Replay-Safe Ingestion Explanation

Replay-safe ingestion means that uploaded payment records are converted into a stable, reproducible event structure that can support future analysis, investigation, and governance review. The goal is not merely to process the file once. The goal is to preserve enough structure for the same evidence to be interpreted consistently later.

The source implementation supports replay safety through canonical field normalization, required identity fields, row numbering, timestamp validation, explicit data-completeness scoring, and stable response-code conventions. Each of these elements reduces ambiguity and improves the platform’s ability to reconstruct analysis from historical data.

Replay-safe element	Why it matters
Canonical field names	Canonical names reduce ambiguity. When response_code, bin, country, and card_brand mean the same thing across uploads, the platform can compare results across time and replay windows.
Stable order identity	order_id gives each record a merchant-side identity anchor. This supports troubleshooting, row-level review, and deterministic reconstruction.
Issuer identity context	bin, country, bank, and card_brand help Zahlen determine whether behavior belongs to an issuer cohort, a region, a brand, or an incomplete record.
Event timestamp	event_timestamp supports timeline ordering and historical comparison. Without timing context, the platform has less ability to distinguish old instability from current instability.
Recovery outcome fields	recovered, final_success, payment_status, and decision_state allow the recovery-rate calculation to determine whether the payment eventually succeeded.
Data completeness score	The validation layer computes a data-completeness score from key optional fields. This helps operators understand whether weak analysis is caused by poor source data rather than weak issuer signals.
Request source	The request_source value helps identify whether a row came from canonical upload, legacy compatibility, or another recognized source format. This improves debugging and operational interpretation.

Operator Checklist

Before uploading a CSV, the operator or implementation team should confirm that the file uses response_code as the primary response field, includes order_id for stable row identity, preserves issuer identity through bin and country when available, and includes at least one recovery outcome source when recovery-rate analysis is expected.

For production-quality results, the file should include attempt_number, retry_day, event_timestamp, card_brand, recovered, final_success, and payment_status whenever those values are available. These fields convert a basic decline report into useful recovery intelligence.

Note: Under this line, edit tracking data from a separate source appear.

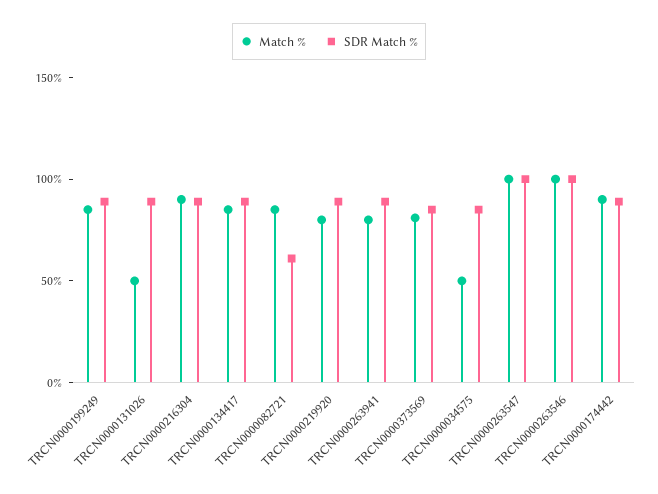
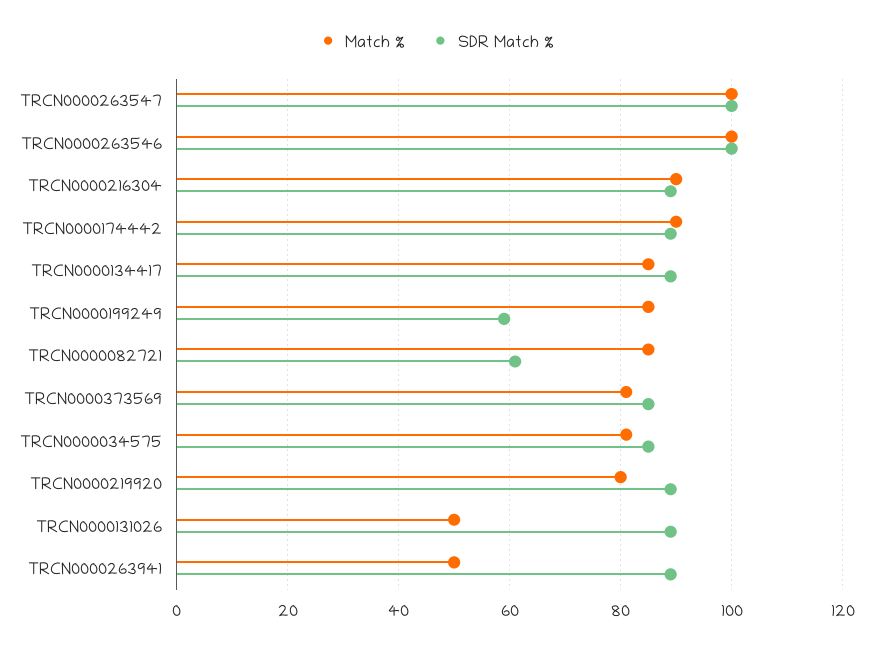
  {
    "Match %": {
      "TRCN0000199249": 85,
      "TRCN0000131026": 50,
      "TRCN0000216304": 90,
      "TRCN0000134417": 85,
      "TRCN0000082721": 85,
      "TRCN0000219920": 80,
-     "TRCN0000263941": 80,
+     "TRCN0000263941": 50,
      "TRCN0000373569": 80,
-     "TRCN0000034575": 50,
+     "TRCN0000034575": 80,
      "TRCN0000263547": 100,
      "TRCN0000263546": 100,
      "TRCN0000174442": 90
    },
    "SDR Match %": {
-     "TRCN0000199249": 90,
+     "TRCN0000199249": 60,
      "TRCN0000131026": 90,
      "TRCN0000216304": 90,
      "TRCN0000134417": 90,
      "TRCN0000082721": 60,
      "TRCN0000219920": 90,
      "TRCN0000263941": 90,
      "TRCN0000373569": 85,
      "TRCN0000034575": 85,
      "TRCN0000263547": 100,
      "TRCN0000263546": 100,
      "TRCN0000174442": 90
    }
  }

Recommended operating rule

Use the smallest valid canonical file only for early testing. For operational use, provide the richest possible canonical context because issuer intelligence depends on identity, timing, recovery outcome, and issuer-cohort context.

Summary

CSV ingestion is the entry point that turns merchant payment records into Zahlen operational evidence. A well-formed file gives the platform enough context to evaluate issuer behavior, compute recovery patterns, generate alerts, support investigation workflows, and preserve replay-safe operational memory.

The most important documentation principle is that response_code is canonical. Compatibility aliases exist to protect older inputs and external exports, but the product language, operator workflow, and future integration guidance should use the canonical response_code convention.